▶ _Directive A_: In the Gazette history excerpt, which two sports did Theo Campbell's section focus on?
▶ _Directive B_: Carry on the Gazette history excerpt, starting right after its final sentence.

▶ _Page excerpt_:
=== Section Start ===

Ink, p.21
INK!, page 21
What started as a love affair seemed to have evolved into more of a partnership by late 1959. In one quite haughty letter, Manu stated he was instructing solicitors to ‘disassociate with both the Gazette and the Coloured Peoples’ Publishing House’, citing Jones’ ‘very chaotic, most inefficient, uneconomic and unsystematic working’.65 Jones was an editorial powerhouse but was no accountant, and the advice sessions she insisted on giving ate into valuable work time. According to Langford, there were ‘pressure points’: Manu wanted the paper to be run in a more formal way so they would not keep going bankrupt.66 Some of the advertising department’s choices, such as hair or beauty products, did not align with the paper’s political views and this also provoked clashes. Manu never did leave the Gazette, though, and Jones and he remained close – theirs also was a companionship based on common political goals, intellect and a shared colonial background. (Manu hailed from India.)
Other staff included Theo Campbell, the owner of the record store below the offices, who wrote the sports section, focusing on cricket and boxing, and who later introduced the young London Transport bus conductor Hinds to Jones. The talented Hinds was keen to write for the paper and was soon given the title of City Reporter. He often worked shifts on the buses and came to the Gazette wearing his bus conductor’s uniform. Jones’ assistant Alrick Cambridge joined much later (eighteen months before her death), as did the feature writer Ken Kelly, who later wrote for Punch. Inez Lachkan was the women’s editor and both Ashwood Garvey and the Guyanese author Jan Carew are on the masthead as contributing editors. (Carew would later go on to launch Magnet News in 1965.) The staff was bolstered by a number of willing student volunteers.

=== Section End ===

▶ _Chart understanding records_:
=== Section Start ===

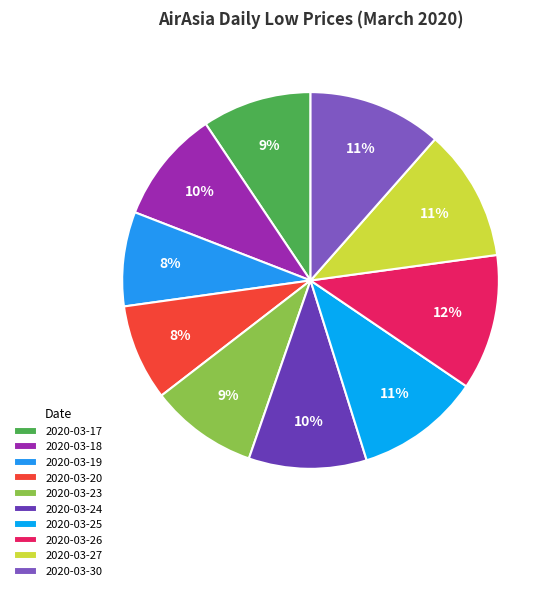

What is the largest slice in the pie chart?

2020-03-26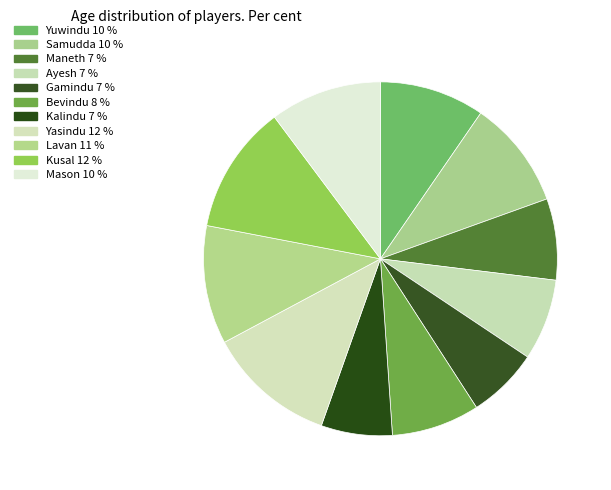

What is the ratio of the value at Bevindu to the value at Lavan?

0.7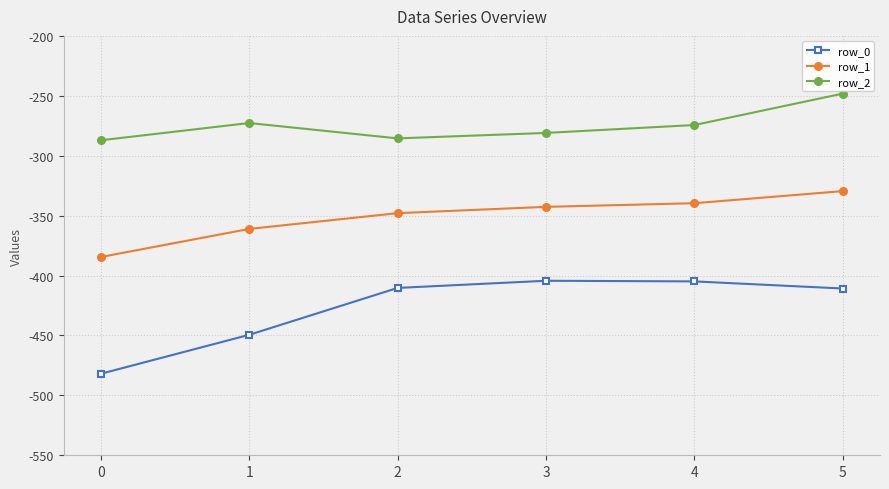

What is the difference between the row_0 values at 1 and 5?

38.6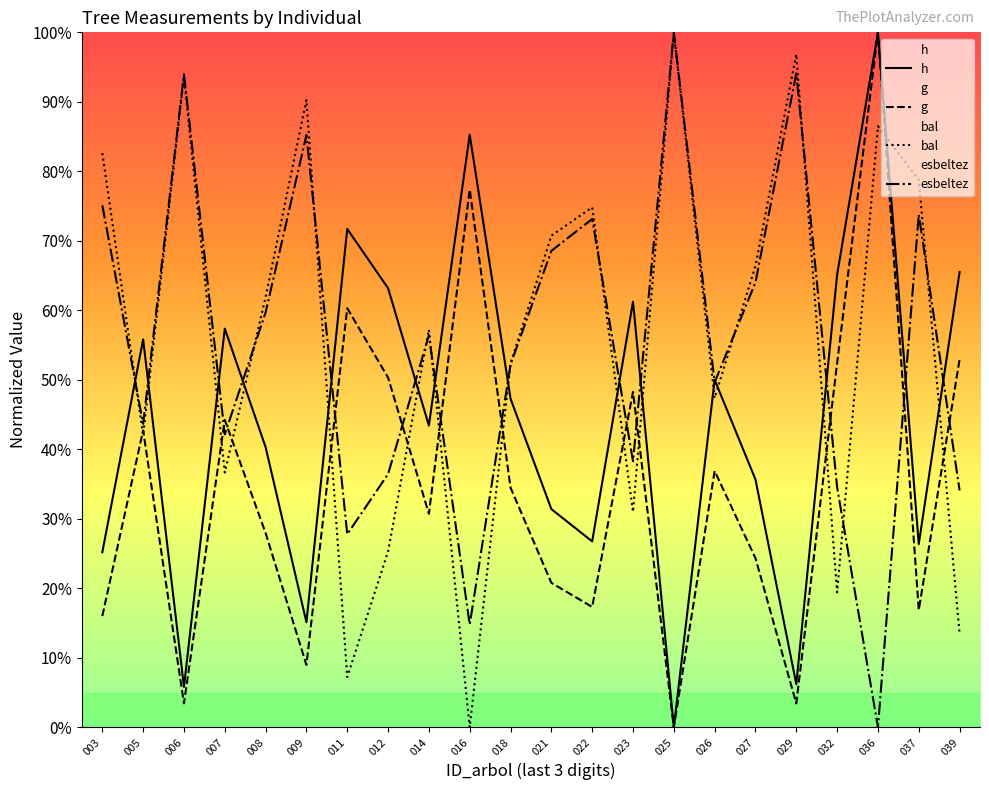

What is the difference between the maximum and minimum values in the bal series?

100.0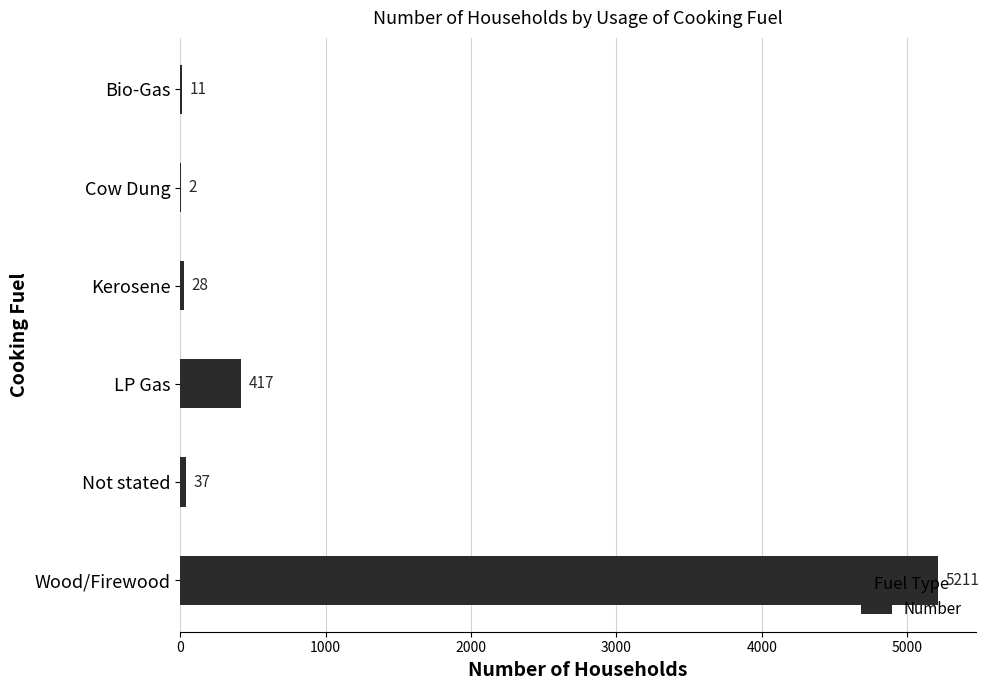

What is the greatest value displayed?

5211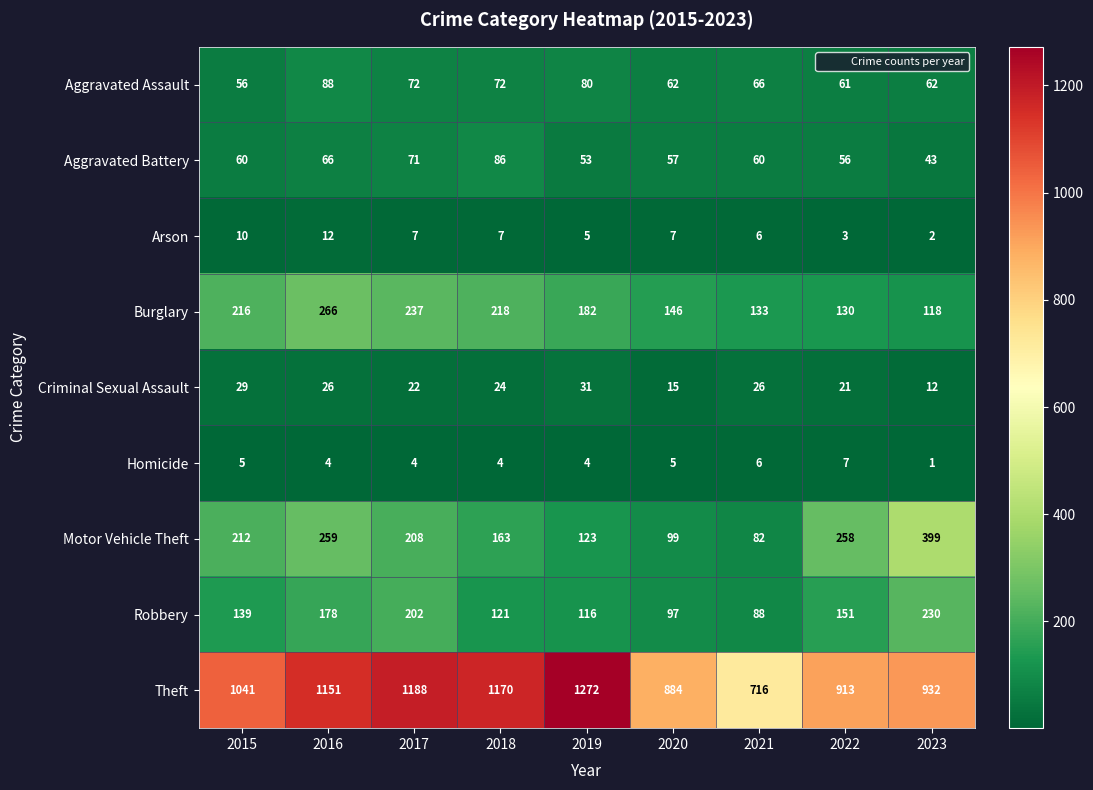

At which label is Motor Vehicle Theft closest to 240?

2022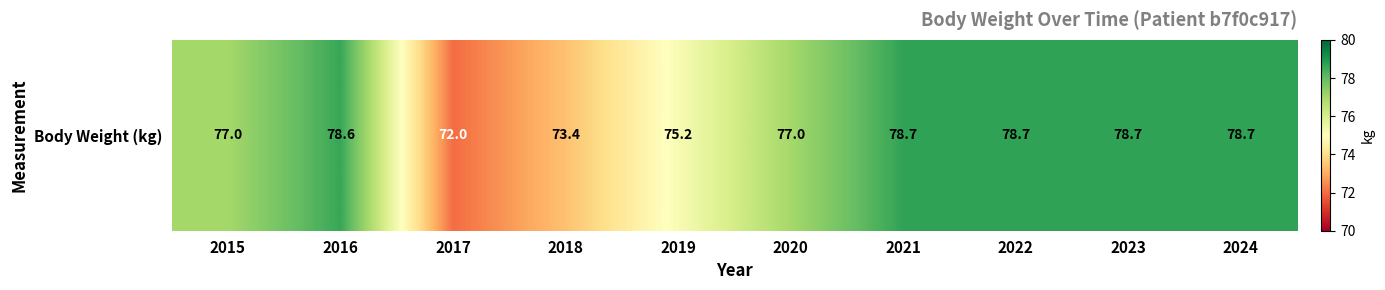

What is the average value?

76.8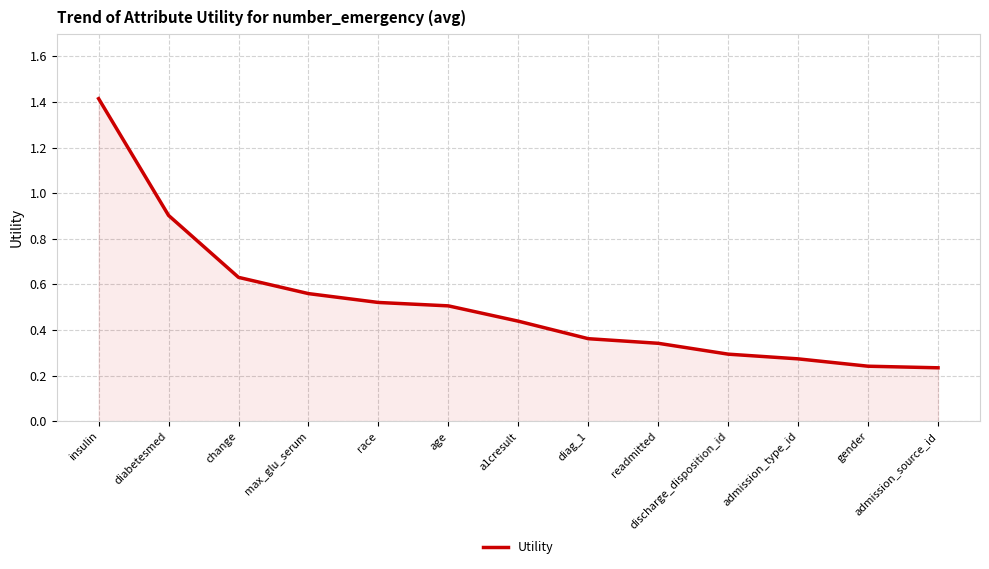

True or false: there are more than 2 points higher than both neighbors.

False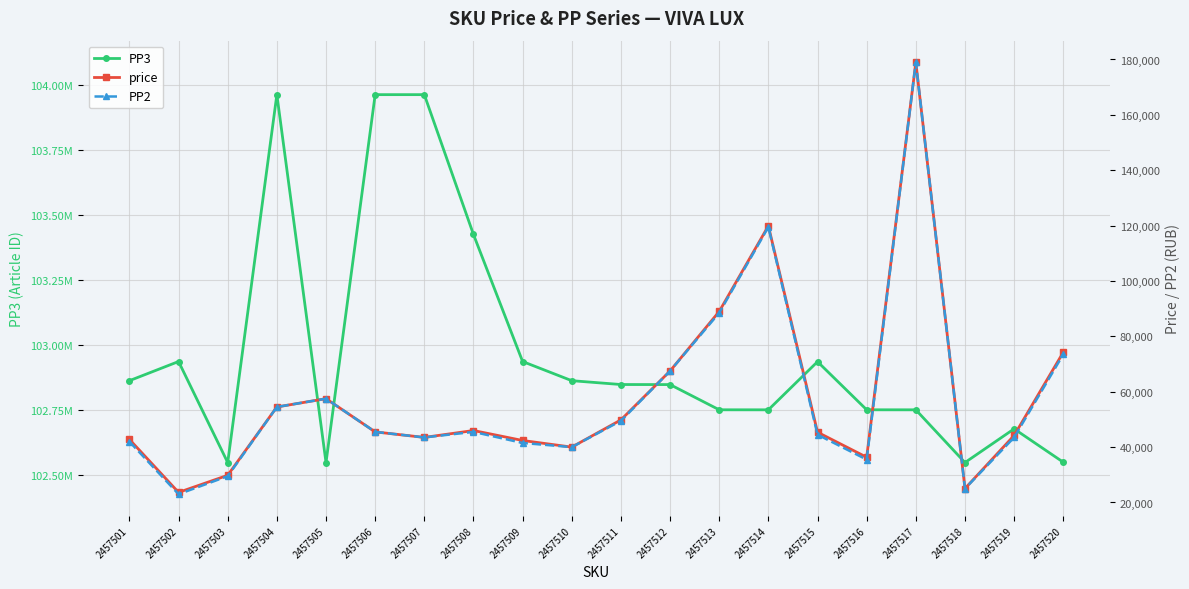

Reading right to left, transcribe all the data shown in this chart.

PP3: 102548574	102677083	102547276	102750394	102750526	102935913	102750396	102750523	102847640	102847859	102862650	102936473	103426005	103964703	103964696	102547261	103964724	102547288	102936492	102862653
price: 74265	44205	25053	179000	36334	45384	119897	88998	67500	49836	40000	42393	45996	43500	45500	57500	54500	29823	23647	42793
PP2: 73500	43500	25000	179000	35500	44500	119500	88500	67500	49500	40000	41500	45500	43500	45500	57500	54500	29500	23000	42000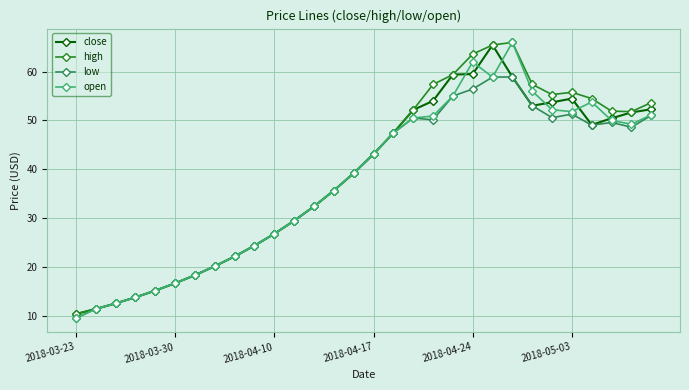

What is the minimum value shown in the chart?

9.5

=== Section End ===

▶ _Answer section A_: Cricket and boxing.

▶ _Answer section B_:
Nobody was paid at the paper, including Jones. The enterprise had community very much at its heart and finances second. Everybody wanted to be a part of it and strove to make it a success. Hinds said:
Those who were politically aware knew that it had to be done … I knew that a West Indian paper was needed, and also there was a carrot that if the West Indian Gazette did get on its feet, I was going to be the first full-time employee … [The office] was a place alight with optimism for both the individual and the community as a whole.67
Jones had captured a mood. She was living in exile from her family and friends in the US and the Gazette became very much her calling. John added:
It was a rare thing to have a Black newspaper with radical politics run by a declared Communist in London, but it also spoke to the issue of Black people as a displaced pool of labour coming from the Caribbean to Britain, particularly in relation to rebuilding the place after two world wars … It spoke to the community and it spoke to our experience as former colonial people in those islands.68
The paper thrived in those early days after the riots, regularly outselling its print run. Its circulation hit 30,000 during the winter of 1958.
Jones wanted the paper to reach and serve the community in multiple ways. To this end she brought her extensive connections from the Harlem community to bear. The Robesons performed two benefit concerts for the paper, while Flynn championed Jones’ work in the CPUSA’s Sunday Worker, explaining how the Gazette challenged British racism and imperialism. Distinguished US writers such as Du Bois and James Baldwin were also featured frequently in the paper.
In its heyday, the Gazette attracted politicians such as Martin Luther King, Manley, Cheddi Jagan, Phyllis Allfrey and David Pitt, and writers such as George Lamming, Carew, Salkey, Namba Roy, Sam Selvon and John La Rose through its doors.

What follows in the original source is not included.